Alex and Devlin both have grade 15. The sort preserved their original relative order - Alex came before Devlin in the source, and the sort kept that. A stable sort is also what makes the Schwartzian transform (later in this article) work without losing ties.

Non-mutating alternatives

sort() mutates the original array. Three ways to get a sorted copy, in order from oldest to newest:

const numbers = [3, 1, 4, 1, 5];

// 1. spread
const a = [...numbers].sort((a, b) => a - b);

// 2. Array.from
const b = Array.from(numbers).sort((a, b) => a - b);

// 3. Array.prototype.toSorted() (ES2023)
const c = numbers.toSorted((a, b) => a - b);

console.log(numbers);
// [3, 1, 4, 1, 5]   ← original untouched in all three

toSorted() is part of the ES2023 family of non-mutating array methods, alongside toReversed(), toSpliced(), and with(). If you target modern environments, it is the right pick. See Array.prototype.toSorted().

The comparator contract

A compareFn should be a well-formed ordering function. The spec lists five rules: pure, stable, reflexive, anti-symmetric, transitive. Violate any of them and different engines will return different results on the same input.

A common broken comparator:

const broken = (a, b) => (a > b ? 1 : 0);
[3, 1, 4, 1, 5, 9].sort(broken);
// V8 / JavaScriptCore: [3, 1, 4, 1, 5, 9]   -  unchanged
// SpiderMonkey:        [1, 1, 3, 4, 5, 9]   -  ascending

Same input, different output, depending on the engine. The bug is that broken is not anti-symmetric - it returns 0 for any pair where a is not strictly greater than b, including pairs where a < b. The fix is to always return -1, 0, or 1 (or a consistently-signed number):

const ok = (a, b) => {
  if (a < b) return -1;
  if (a > b) return 1;
  return 0;
};

The spec is also explicit that compareFn must not mutate the array or rely on any external mutable state. The algorithm decides when and how often to call it, and a comparator that fails that contract will eventually fail in production.

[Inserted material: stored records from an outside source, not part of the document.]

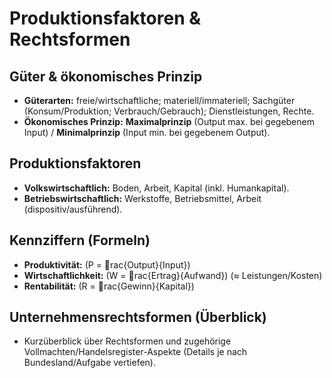 # Produktionsfaktoren & Rechtsformen


## Güter & ökonomisches Prinzip
- **Güterarten:** freie/wirtschaftliche; materiell/immateriell; Sachgüter (Konsum/Produktion; Verbrauch/Gebrauch); Dienstleistungen, Rechte.
- **Ökonomisches Prinzip:** **Maximalprinzip** (Output max. bei gegebenem Input) / **Minimalprinzip** (Input min. bei gegebenem Output).


## Produktionsfaktoren
- **Volkswirtschaftlich:** Boden, Arbeit, Kapital (inkl. Humankapital).
- **Betriebswirtschaftlich:** Werkstoffe, Betriebsmittel, Arbeit (dispositiv/ausführend).


## Kennziffern (Formeln)
- **Produktivität:** \(P = rac{Output}{Input}\)
- **Wirtschaftlichkeit:** \(W = rac{Ertrag}{Aufwand}\) (≈ Leistungen/Kosten)
- **Rentabilität:** \(R = rac{Gewinn}{Kapital}\)


## Unternehmensrechtsformen (Überblick)
- Kurzüberblick über Rechtsformen und zugehörige Vollmachten/Handelsregister-Aspekte (Details je nach Bundesland/Aufgabe vertiefen).
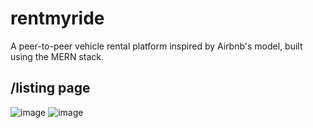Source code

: # rentmyride
A peer-to-peer vehicle rental platform inspired by Airbnb's model, built using the MERN stack.
## /listing page
![image](https://github.com/user-attachments/assets/52c77f95-4449-45f1-b701-00b05d575378)
![image](https://github.com/user-attachments/assets/13aae30d-313d-408b-b0f8-8152fd1d0fb5)
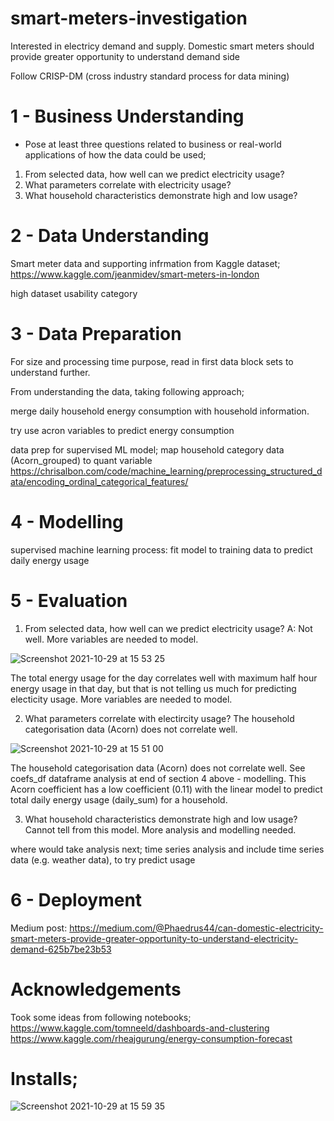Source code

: # smart-meters-investigation
Interested in electricy demand and supply. Domestic smart meters should provide greater opportunity to understand demand side

Follow CRISP-DM (cross industry standard process for data mining)

# 1 - Business Understanding
- Pose at least three questions related to business or real-world applications of how the data could be used;
1. From selected data, how well can we predict electricity usage?
2. What parameters correlate with electricity usage?
3. What household characteristics demonstrate high and low usage?

# 2 - Data Understanding
Smart meter data and supporting infrmation from Kaggle dataset;
https://www.kaggle.com/jeanmidev/smart-meters-in-london

high dataset usability category

# 3 - Data Preparation
For size and processing time purpose, read in first data block sets to understand further.

From understanding the data, taking following approach;

merge daily household energy consumption with household information.

try use acron variables to predict energy consumption

data prep for supervised ML model;
map household category data (Acorn_grouped) to quant variable
https://chrisalbon.com/code/machine_learning/preprocessing_structured_data/encoding_ordinal_categorical_features/

# 4 - Modelling
supervised machine learning process:
fit model to training data to predict daily energy usage

# 5 - Evaluation
1. From selected data, how well can we predict electricity usage? A: Not well. More variables are needed to model.

![Screenshot 2021-10-29 at 15 53 25](https://user-images.githubusercontent.com/82510260/139456810-af5c53f7-754f-4c24-bcaf-bf21864e229e.png)

The total energy usage for the day correlates well with maximum half hour energy usage in that day, but that is not telling us much for predicting electicity usage. More variables are needed to model.

2. What parameters correlate with electircity usage? The household categorisation data (Acorn) does not correlate well.

![Screenshot 2021-10-29 at 15 51 00](https://user-images.githubusercontent.com/82510260/139456837-cb9ab06a-151c-4932-b771-bf64629e5ecd.png)


The household categorisation data (Acorn) does not correlate well. See coefs_df dataframe analysis at end of section 4 above - modelling. This Acorn coefficient has a low coefficient (0.11) with the linear model to predict total daily energy usage (daily_sum) for a household.

3. What household characteristics demonstrate high and low usage? Cannot tell from this model. More analysis and modelling needed.

where would take analysis next; time series analysis and include time series data (e.g. weather data), to try predict usage

# 6 - Deployment
Medium post: https://medium.com/@Phaedrus44/can-domestic-electricity-smart-meters-provide-greater-opportunity-to-understand-electricity-demand-625b7be23b53


# Acknowledgements
Took some ideas from following notebooks;
https://www.kaggle.com/tomneeld/dashboards-and-clustering
https://www.kaggle.com/rheajgurung/energy-consumption-forecast


# Installs;


![Screenshot 2021-10-29 at 15 59 35](https://user-images.githubusercontent.com/82510260/139457735-87b2d91b-053b-4920-97d1-e1f0465850e3.png)
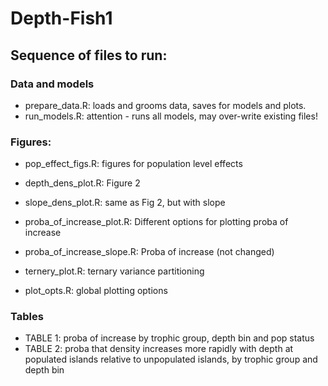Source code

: # Depth-Fish1
## Sequence of files to run:

 ### Data and models 
 - prepare_data.R: loads and grooms data, saves for models and plots.
 - run_models.R: attention - runs all models, may over-write existing files!
 
 ### Figures:
 - pop_effect_figs.R: figures for population level effects
 - depth_dens_plot.R: Figure 2
 - slope_dens_plot.R: same as Fig 2, but with slope
 - proba_of_increase_plot.R: Different options for plotting proba of increase
 - proba_of_increase_slope.R: Proba of increase (not changed)
 - ternery_plot.R: ternary variance partitioning
 
 - plot_opts.R: global plotting options
 
 ### Tables
 
 - TABLE 1: proba of increase by trophic group, depth bin and pop status
 - TABLE 2: proba that density increases more rapidly with depth at populated islands relative to unpopulated islands, by trophic group and depth bin
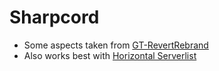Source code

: # Sharpcord
- Some aspects taken from [GT-RevertRebrand](https://github.com/Goose-Nest/GT-RevertRebrand)
- Also works best with [Horizontal Serverlist](https://github.com/DiscordStyles/HorizontalServerList)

Sparse arrays and undefined

sort() handles sparse arrays and undefined values in a specific way: they all move to the end. Without compareFn, undefined is pushed to the end and the rest are sorted as strings:

console.log(["a", "c", , "b"].sort());
// ['a', 'b', 'c', empty]

console.log([, undefined, "a", "b"].sort());
// ['a', 'b', undefined, empty]

With a compareFn, undefined values still go to the end - and compareFn is never invoked with undefined as either argument. Empty holes are placed after any explicit undefined values.

This rarely matters in practice, but it can surprise you when filtering or mapping into a new array accidentally produces holes. The result will have those holes at the end, where the rest of your code might not expect them.

Performance: the Schwartzian transform

compareFn is called O(n log n) times. If each call is expensive - parsing a date, normalizing a string, hitting a regex - the sort will be slow. The Schwartzian transform solves this: extract the sortable key once per element, sort by the cheap numeric key, then unmap.

const data = ["2024-01-15", "2023-07-04", "2024-12-31", "2023-03-22"];

// 1. attach the parsed timestamp as a sortable key
const mapped = data.map((v, i) => ({ i, key: Date.parse(v) }));

// 2. sort by the cheap numeric key
mapped.sort((a, b) => a.key - b.key);

// 3. unmap back to the original strings
const result = mapped.map(({ i }) => data[i]);
console.log(result);
// ['2023-03-22', '2023-07-04', '2024-01-15', '2024-12-31']

Date.parse runs once per element instead of O(n log n) times. The same shape works for any expensive per-element computation. The trick is to pre-compute the key.

The Schwartzian transform is also where the stability guarantee earns its keep: ties on the parsed key preserve the original order of the input strings, so equal timestamps keep their source sequence. See Array.prototype.map() for the building block.